** Opening Input data block **
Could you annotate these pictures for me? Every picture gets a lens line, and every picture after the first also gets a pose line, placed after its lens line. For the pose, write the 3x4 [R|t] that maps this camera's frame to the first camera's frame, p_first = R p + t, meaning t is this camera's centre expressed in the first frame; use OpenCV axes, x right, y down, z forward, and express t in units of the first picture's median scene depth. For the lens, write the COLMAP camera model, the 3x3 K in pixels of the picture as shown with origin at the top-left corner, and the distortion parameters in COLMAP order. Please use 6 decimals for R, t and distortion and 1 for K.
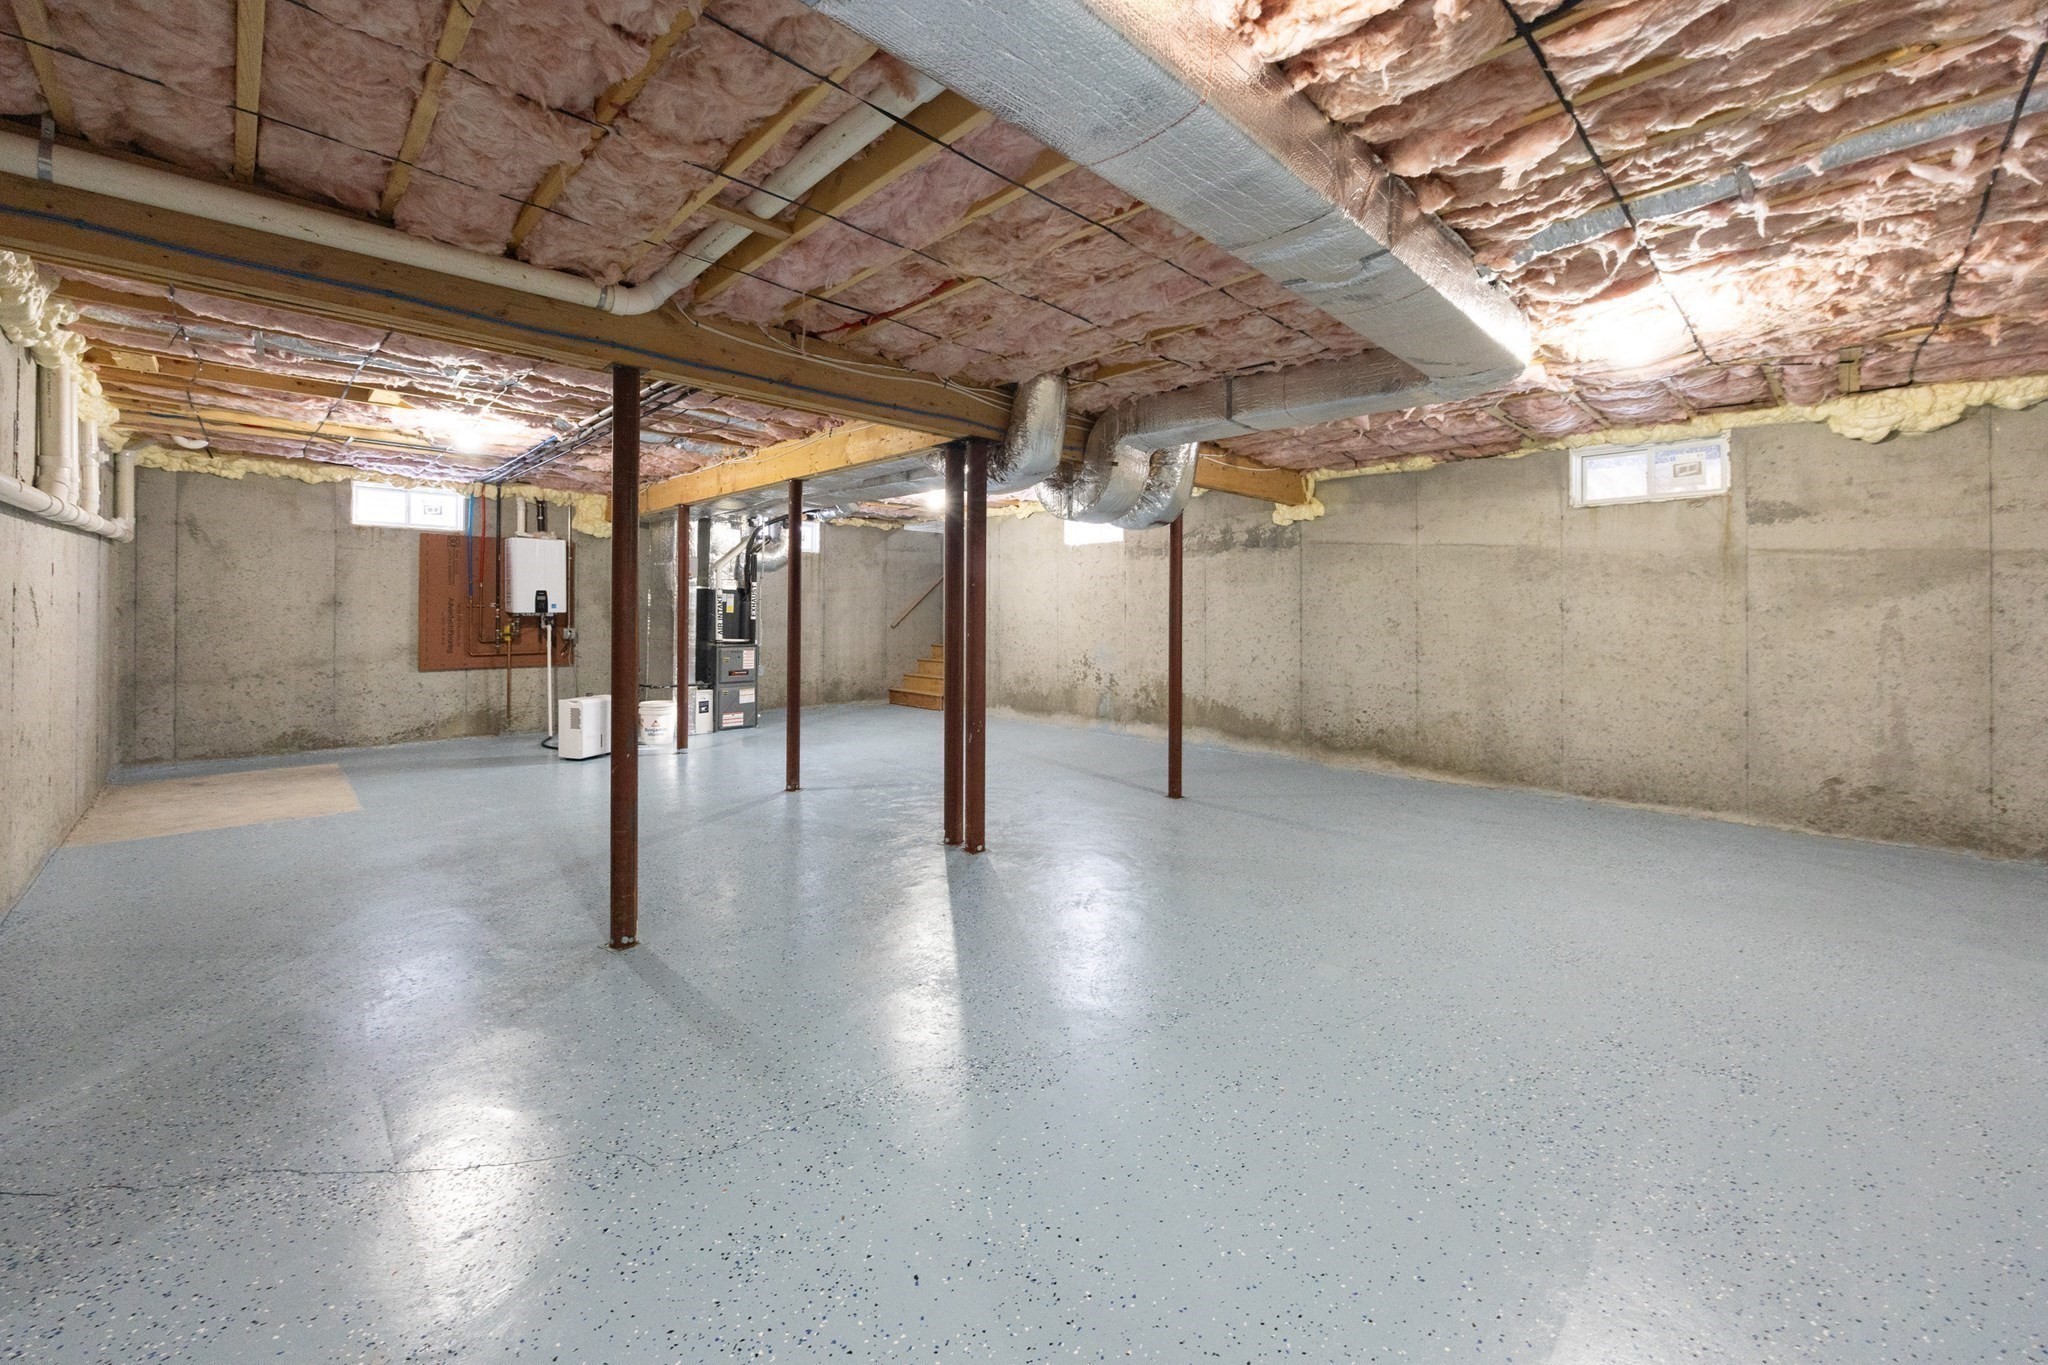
lens RADIAL K [[867.0, 0, 1026.6], [0, 867.0, 607.9], [0, 0, 1]] dist [0.000094, 0.000132]
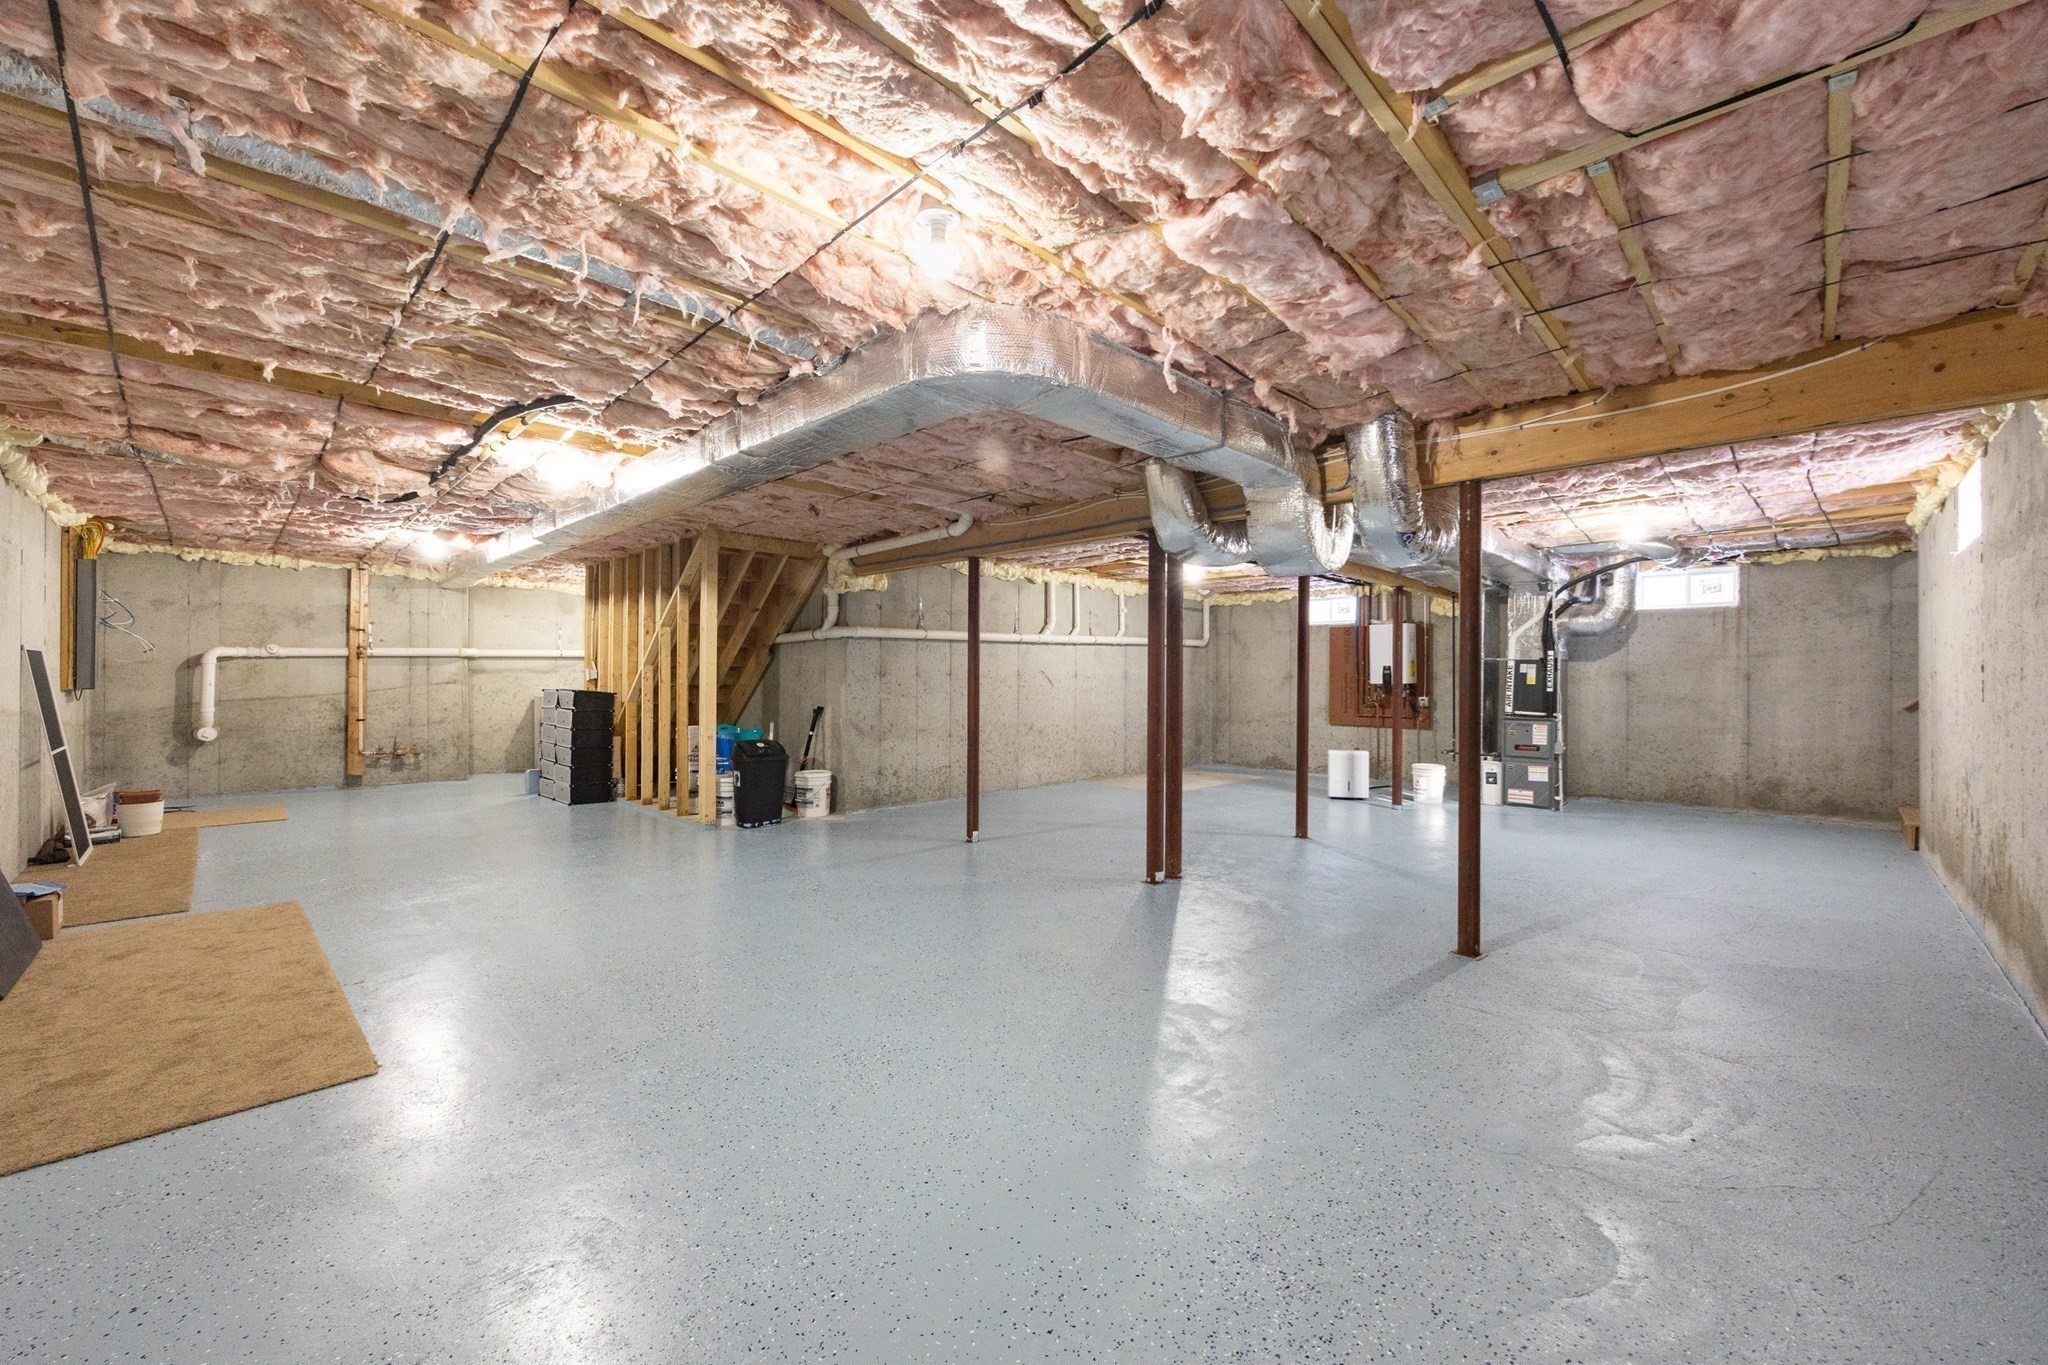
lens RADIAL K [[802.6, 0, 993.9], [0, 802.6, 685.0], [0, 0, 1]] dist [0.000296, 0.000234]
pose [[-0.063169, 0.000091, -0.998003, 0.581552], [-0.003499, 0.999994, 0.000313, 0.008712], [0.997997, 0.003512, -0.063168, 0.483463]]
** Closing Input data block **
» **Your task**
Pick out each line of the material that contains the word "pose".

» **Solution to this problem**
Could you annotate these pictures for me? Every picture gets a lens line, and every picture after the first also gets a pose line, placed after its lens line. For the pose, write the 3x4 [R|t] that maps this camera's frame to the first camera's frame, p_first = R p + t, meaning t is this camera's centre expressed in the first frame; use OpenCV axes, x right, y down, z forward, and express t in units of the first picture's median scene depth. For the lens, write the COLMAP camera model, the 3x3 K in pixels of the picture as shown with origin at the top-left corner, and the distortion parameters in COLMAP order. Please use 6 decimals for R, t and distortion and 1 for K.
pose [[-0.063169, 0.000091, -0.998003, 0.581552], [-0.003499, 0.999994, 0.000313, 0.008712], [0.997997, 0.003512, -0.063168, 0.483463]]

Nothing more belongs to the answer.